Police in India’s northern Uttar Pradesh state have arrested a man who confessed to beheading his teenage daughter.
Sarvesh Kumar was arrested as he was walking toward a police station in Hardoi district on Wednesday night, carrying the severed head of his 17-year-old daughter.
“He was making his way on foot to the police station to confess what he had done,” a spokesperson for Hardoi Police said on Friday.
“He told police he had seen his daughter with a young man that he believes she was seeing, which made him angry as he was against it,” the spokesperson added.
As Kumar, a vegetable seller from Pandetara village, made the one-mile walk from his home to the police station, local passersby alerted the police, who stopped him and began to film him.
During this time, according to the police spokesperson, Kumar told authorities about his daughter’s relationship, saying he had found her alone at home, locked her in a room, and severed her head using a knife.
“Considering the situation, he was calm. He wasn’t crying or hysterical. When the policemen were speaking to him, they asked him to place his daughter’s head on the ground and to sit down, which he listened to without arguing back,” the police spokesperson said.
Kumar is currently in custody where he continues to be questioned, the spokesperson added. A list of charges will be compiled once the investigation has been completed. He will have access to a public lawyer once he has been formally charged, and he will remain in custody until the trial, police said.

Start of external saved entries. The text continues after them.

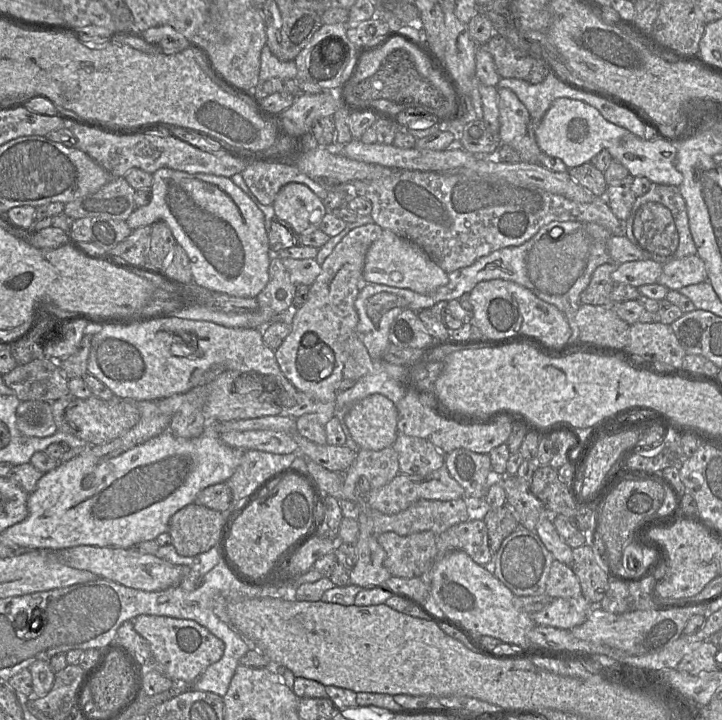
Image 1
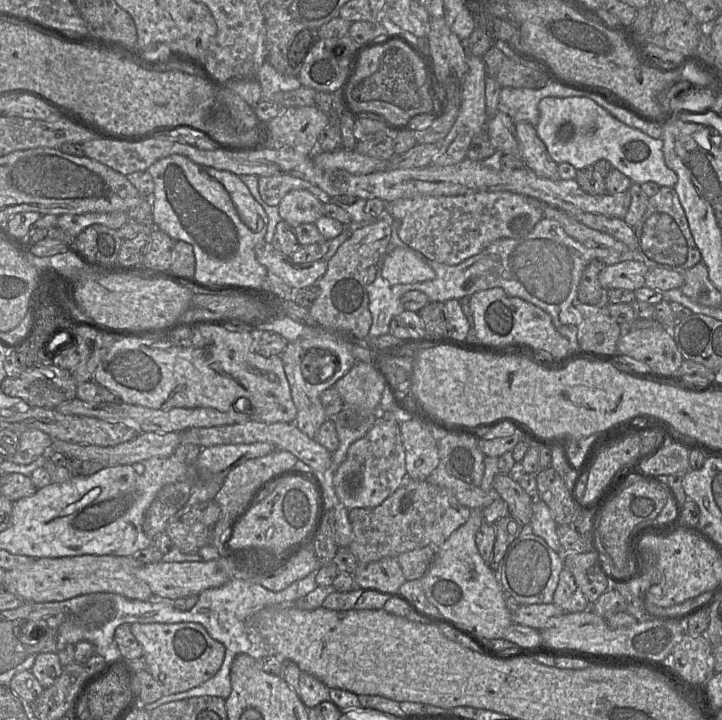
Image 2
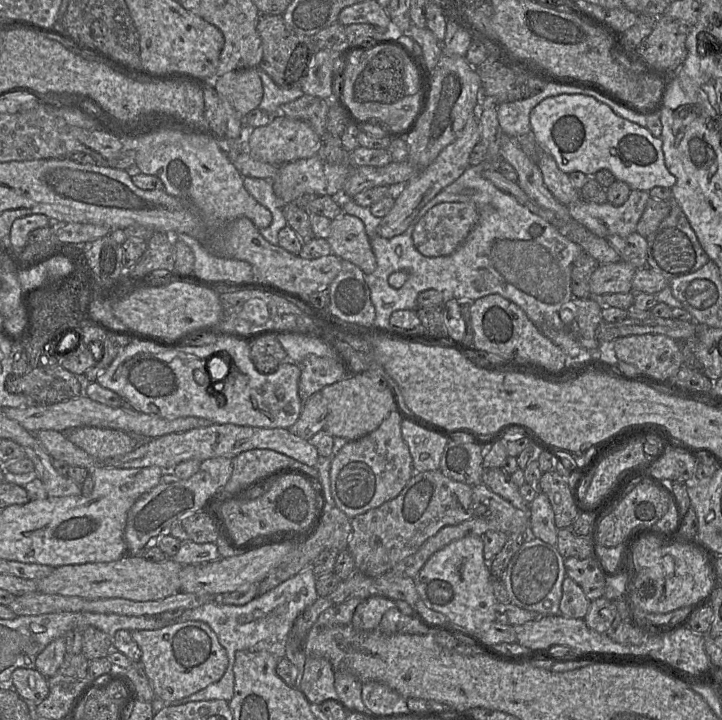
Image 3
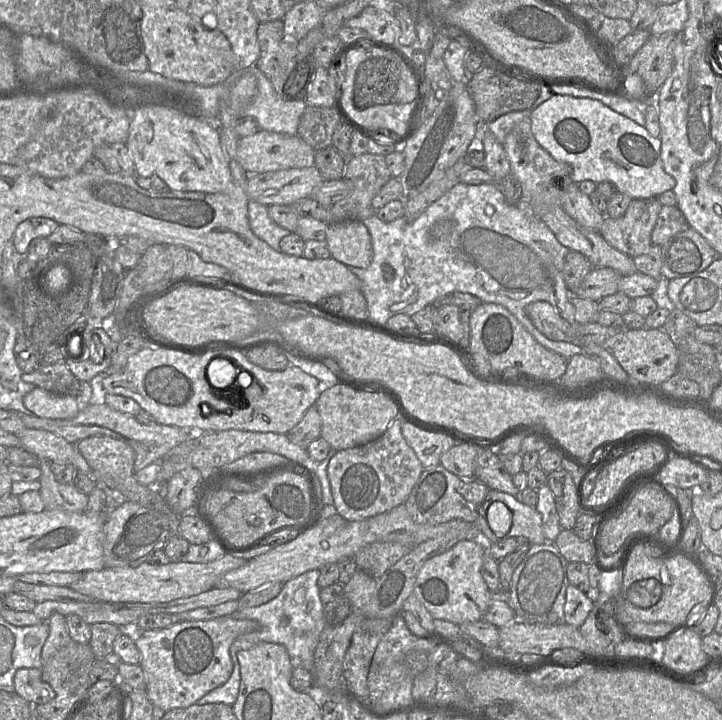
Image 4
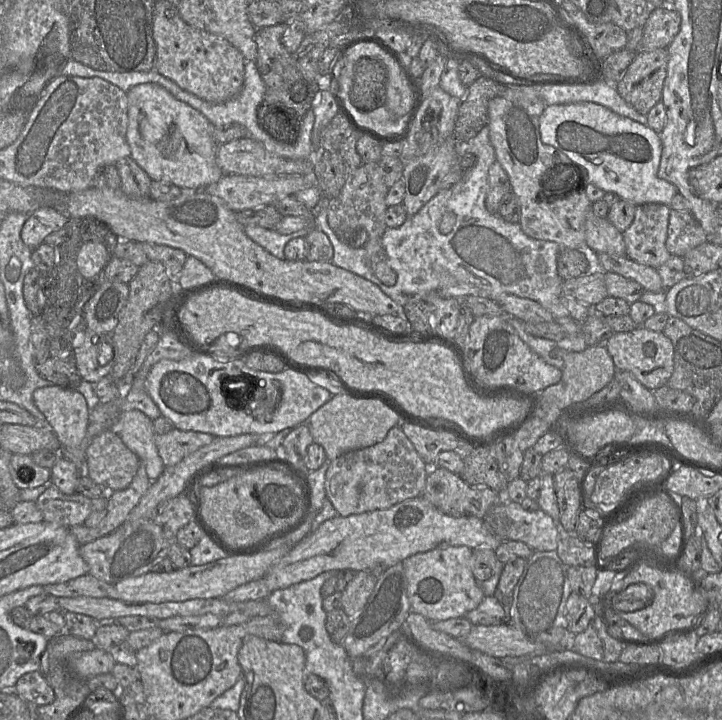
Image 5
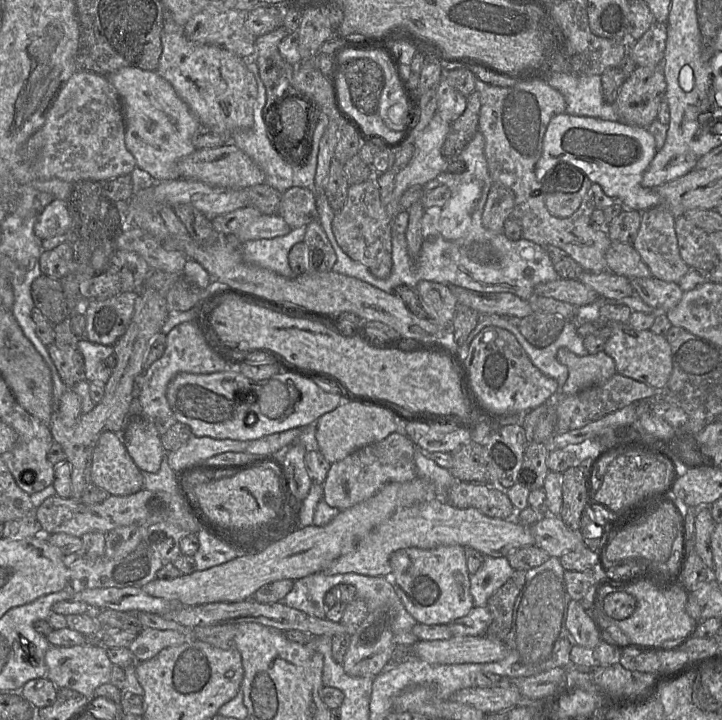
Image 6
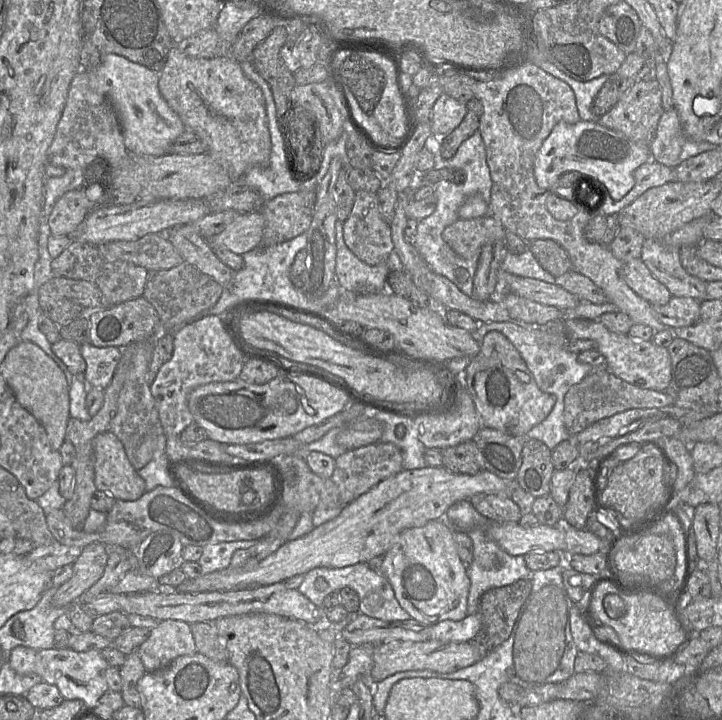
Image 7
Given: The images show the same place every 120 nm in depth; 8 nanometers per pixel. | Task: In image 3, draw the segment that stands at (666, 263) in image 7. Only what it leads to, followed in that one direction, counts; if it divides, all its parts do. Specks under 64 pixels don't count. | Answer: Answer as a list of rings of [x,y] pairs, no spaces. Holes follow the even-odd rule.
[[[631,190],[627,201],[618,207],[609,202],[596,204],[580,199],[566,205],[573,219],[598,237],[628,236],[636,232],[637,224],[650,199],[649,192]]]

Honor killing continues in India
On 14 September 2018, Pranay Perumalla was murdered in front of his wife, Amrutha, in an alleged honor killing.
Amrutha and Pranay were high school sweethearts in Miriyalaguda, a small town in the southern Indian state of Telangana. They first met at high school.
“We always liked each other. We used to talk a lot on the phone and then we fell in love,” she says with a wan smile.
Amrutha, 21, belongs to a wealthy, upper-caste family, while Pranay, who was 24, was a Dalit (formerly untouchable). In April 2016, they married despite her parents’ objections. Now five months pregnant, she finds herself saying the unimaginable.
“My father killed my husband because he did not belong to the same caste as me.”
Back in November 2014, police in the Indian capital, Delhi, arrested the parents of college student Bhawna Yadav who was allegedly killed for marrying a man against her family’s wishes.
For many Indians, marriage outside the caste is taboo. While there are no statistics, one study estimated hundreds of people are killed by their families every year for marrying against their wishes.